Cheers for the heads up. Do the remaining valves work as you'd expect?


----------



## fraser_john (8/12/10)

MeLoveBeer said:


> Cheers for the heads up. Do the remaining valves work as you'd expect?



Maybe ask them about their policy for this kind of thing? Let them know that you had heard they were average on the customer service side of things after the transaction is completed.


----------



## MeLoveBeer (8/12/10)

fraser_john said:


> Maybe ask them about their policy for this kind of thing? Let them know that you had heard they were average on the customer service side of things after the transaction is completed.



Good move I think... makes them realise that its not just 1 purchase thats effected when they provide [email protected] customer service.


----------



## stew.w (8/12/10)

MeLoveBeer said:


> Yeh mate, have ordered some of the parts, but I'm deviating a bit from his design (adding RIMS into the equation).
> 
> I thought the same thing about the march pumps, but the simplicity of the design almost makes it worthwhile (the way I figure it I've already got one of the pumps, so its only 2 more I need and I'm in no rush to put it all together).
> 
> ...




i think you should do a 3d model and then start a build thread....


----------



## kirem (8/12/10)

MeLoveBeer said:


> Cheers for the heads up. Do the remaining valves work as you'd expect?



I haven't yet tested them.

Their only payment method is International money transfer, so I had no comeback through paypal or credit card dispute.

The wiring on them is a little interesting, I think there must be a large capacitor in there. When power is supplied the valve moves to a position, then when power is disconnected the capacitor supplies power to move the valve to the other position. The valve has to be in a powered position long enough to charge the capacitor, this obviously limits the cycle time.

*Problem*
Extract the passage of the forum thread about the valves from "## stew.w (8/12/10)" up to and including "it all together).".

Saved data entries
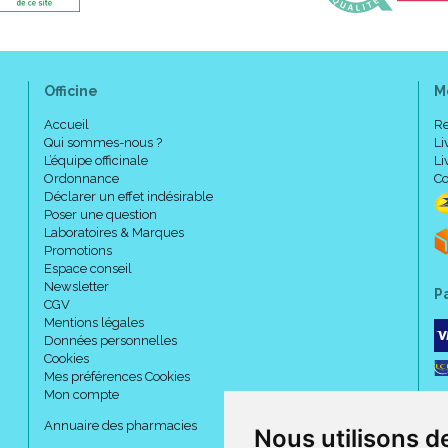
Officine
M
Accueil
Re
Qui sommes-nous ?
Li
L’équipe officinale
Li
Ordonnance
Co
Déclarer un effet indésirable
Poser une question
Laboratoires & Marques
Promotions
Espace conseil
Newsletter
P
CGV
Mentions légales
Données personnelles
Cookies
Mes préférences Cookies
Mon compte
Annuaire des pharmacies
Nous utilisons d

*Expected answer*
## stew.w (8/12/10)

MeLoveBeer said:


> Yeh mate, have ordered some of the parts, but I'm deviating a bit from his design (adding RIMS into the equation).
> 
> I thought the same thing about the march pumps, but the simplicity of the design almost makes it worthwhile (the way I figure it I've already got one of the pumps, so its only 2 more I need and I'm in no rush to put it all together).